When we were first married my husband used to tell people that being married was like voluntary suicide. In fact the first time I heard him compare marriage to jumping off a roof, we were sitting at a little cafe and I was dipping my bread into my soup a little stunned. It was not exactly flattering to his new bride... but I happened to agree.
In laying down our lives for another person I have experienced - not just learned - that you are given back life. Not necessarily the life we imagined, but a beautiful life - a life of knowing and following Jesus.
On a Mother's Day a few years back my kids went out with my husband and bought me a necklace with little pendants that had words written on them. The words were what I tell my children they brought to me from heaven - the gifts that their very presence in my life has given to me.
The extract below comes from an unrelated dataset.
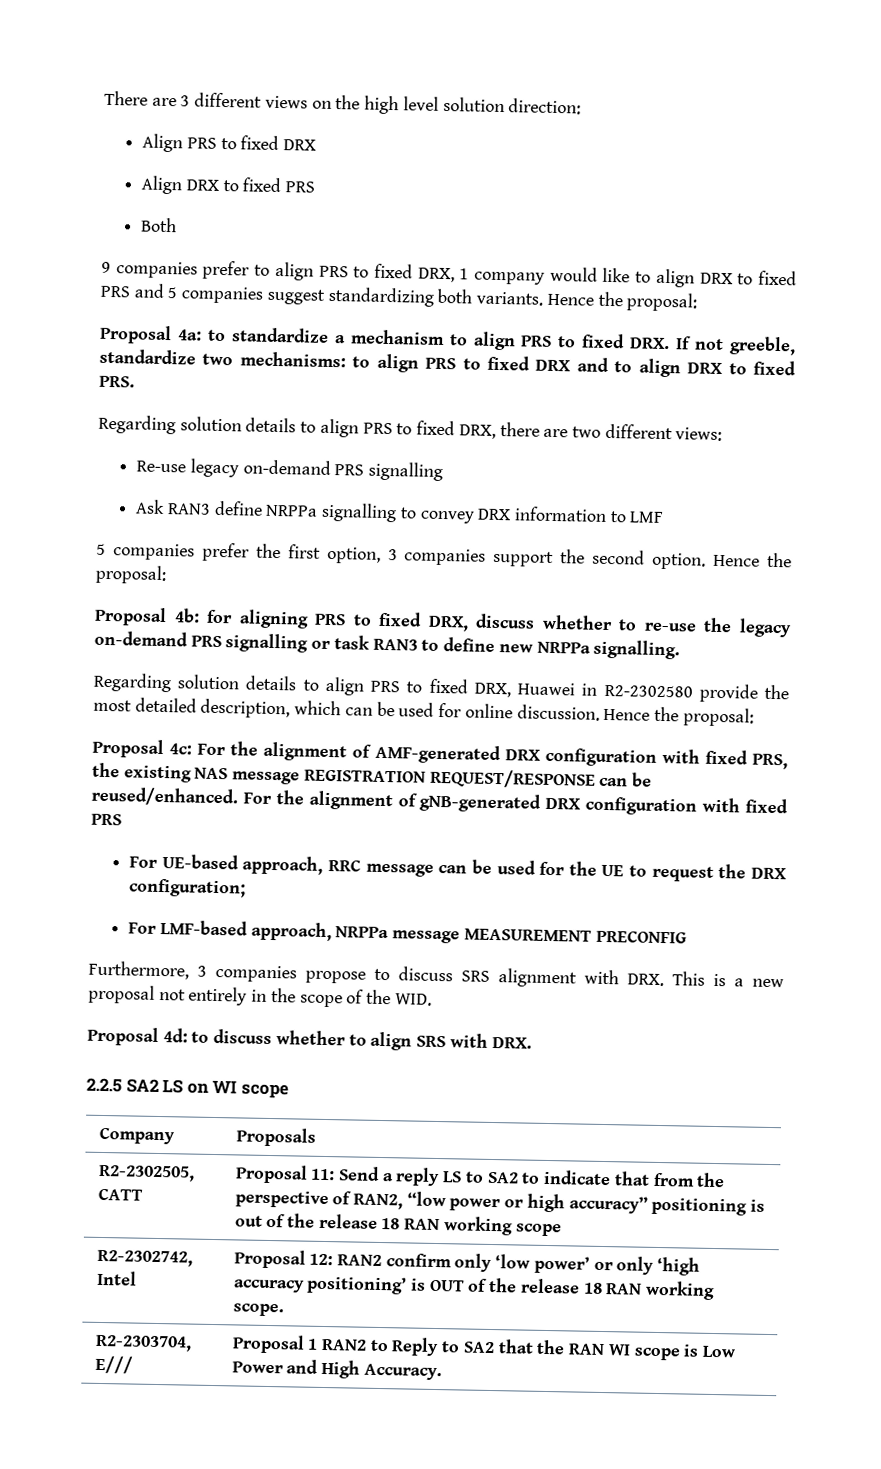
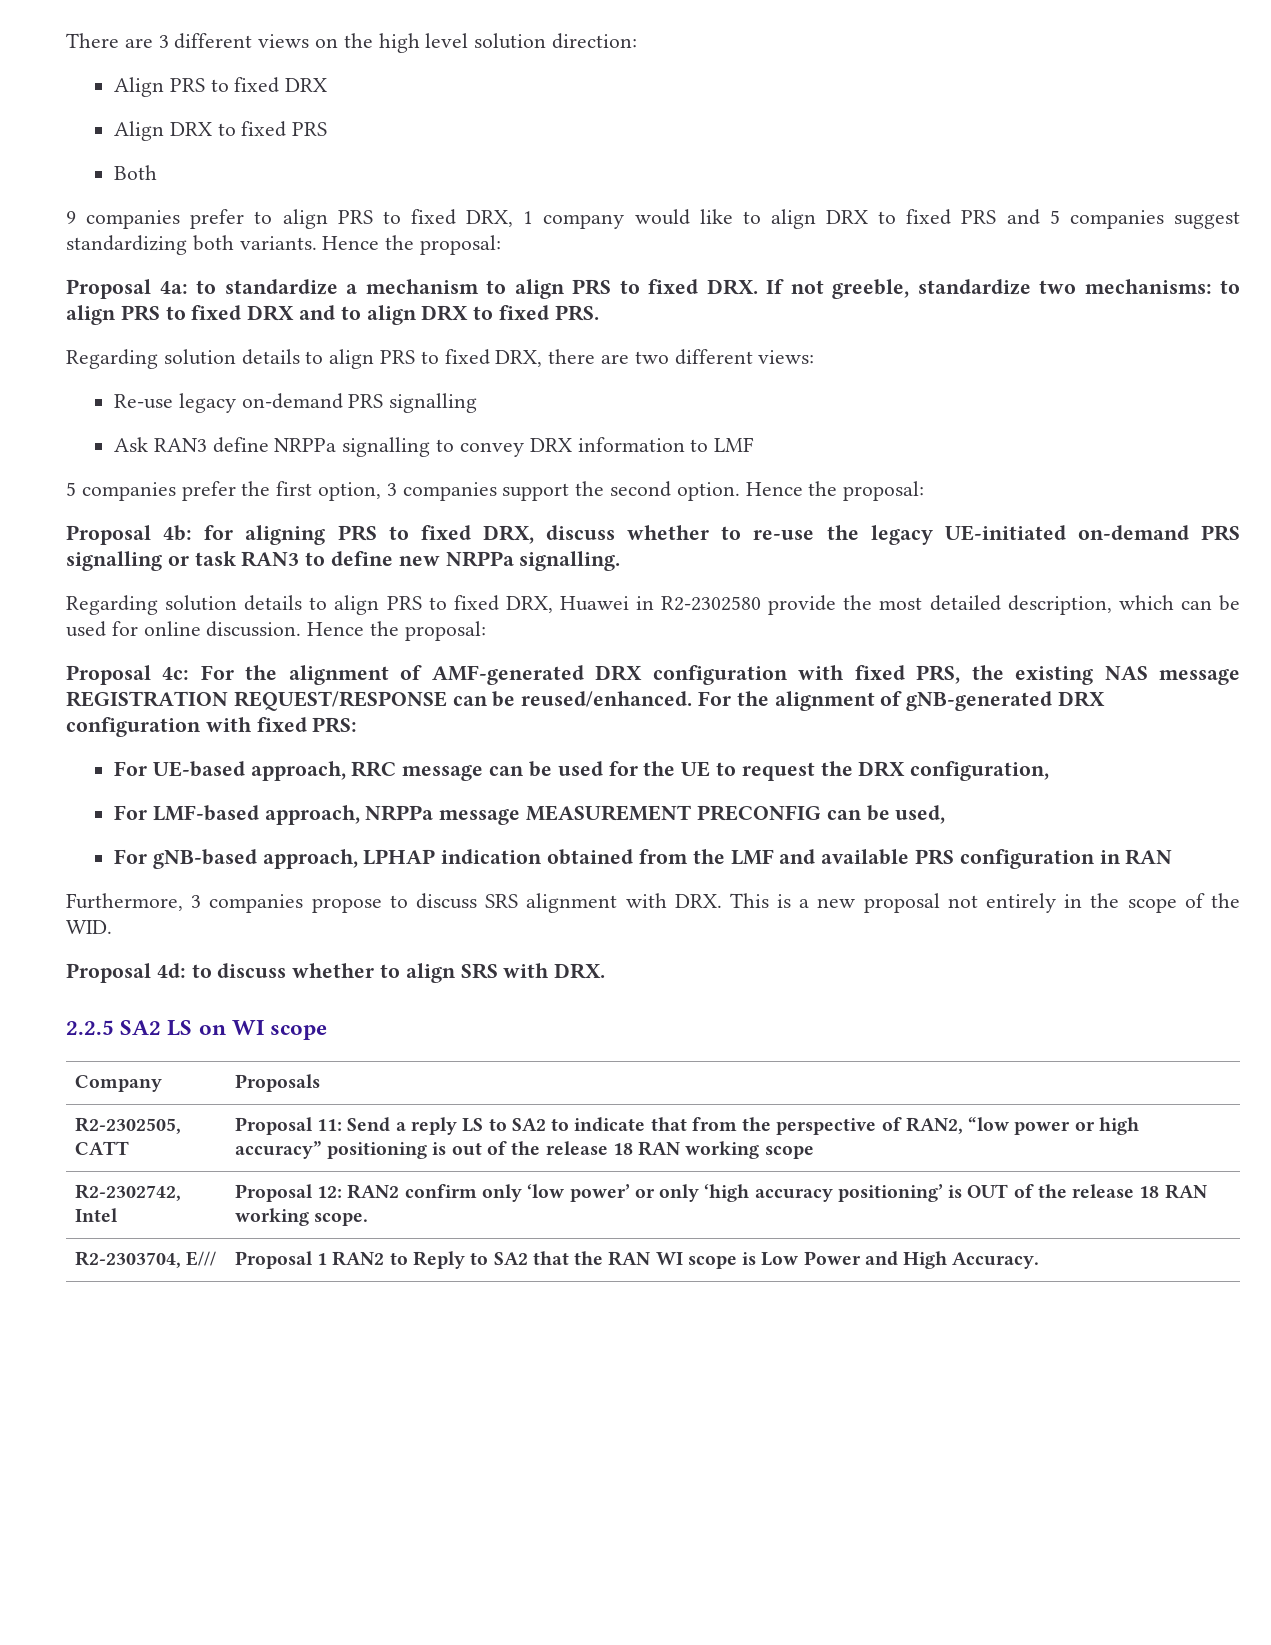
(793, 628) none -> [944,525,1066,541] UE-initiated
[91,813,122,826] PRS -> [312,717,358,733] PRS:
[129,878,247,898] configuration; -> [910,761,1050,781] configuration,
(687, 937) none -> [826,805,946,824] [114,849,1173,869] can be used, // For gNB-based approach, LPHAP indication obtained from the LMF and available PRS configuration in RAN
My husband has brought me many gifts. When we got married it altered every familiarity I had with Jesus and how my relationship with him used to look. But I am learning that obedience does give us even deeper and more precious intimacy with Christ. That has both broken me and begun rebuilding me.
It is the most incredible gift.
As a follow up on expectations I have learned to have the last eleven years, these next things are the concrete things being married has taught me are essential:
1. Let Go.
2. Forgive.
3. Pray as though our lives depend on it. (They do.)
4. Speak kind words.
5. Have a clearly defined idea of what personal obedience looks like. And know that I alone am responsible for doing that - not my husband.
Praying
It doesn't have to be
the blue iris, it could be
weeds in a vacant lot, or a few
small stones; just
pay attention, then patch
a few words together and don't try
to make them elaborate, this isn't
a contest but the doorway
into thanks, and a silence in which
another voice may speak.
- by Mary Oliver
2 comments:
Great post, Misha. About #5 on your list: Have you ever read the Leadership Education books by Oliver and Rachel DeMille? In one of them, Rachel mentions that she has learned something I think she calls the "Tevye Principle" (from Fiddler on the Roof?) about talking to the Lord directly, instead of her husband, about any deficiency or problem she sees in him (not her words, which were kinder). She said she's learned to trust Him to take care of it because she trusts her husband's relationship with the Lord.
That reflection really stuck with me, and it often comes to mind when I'm tempted to meddle.
Hannah - I would definitely second that as true! That is beautiful.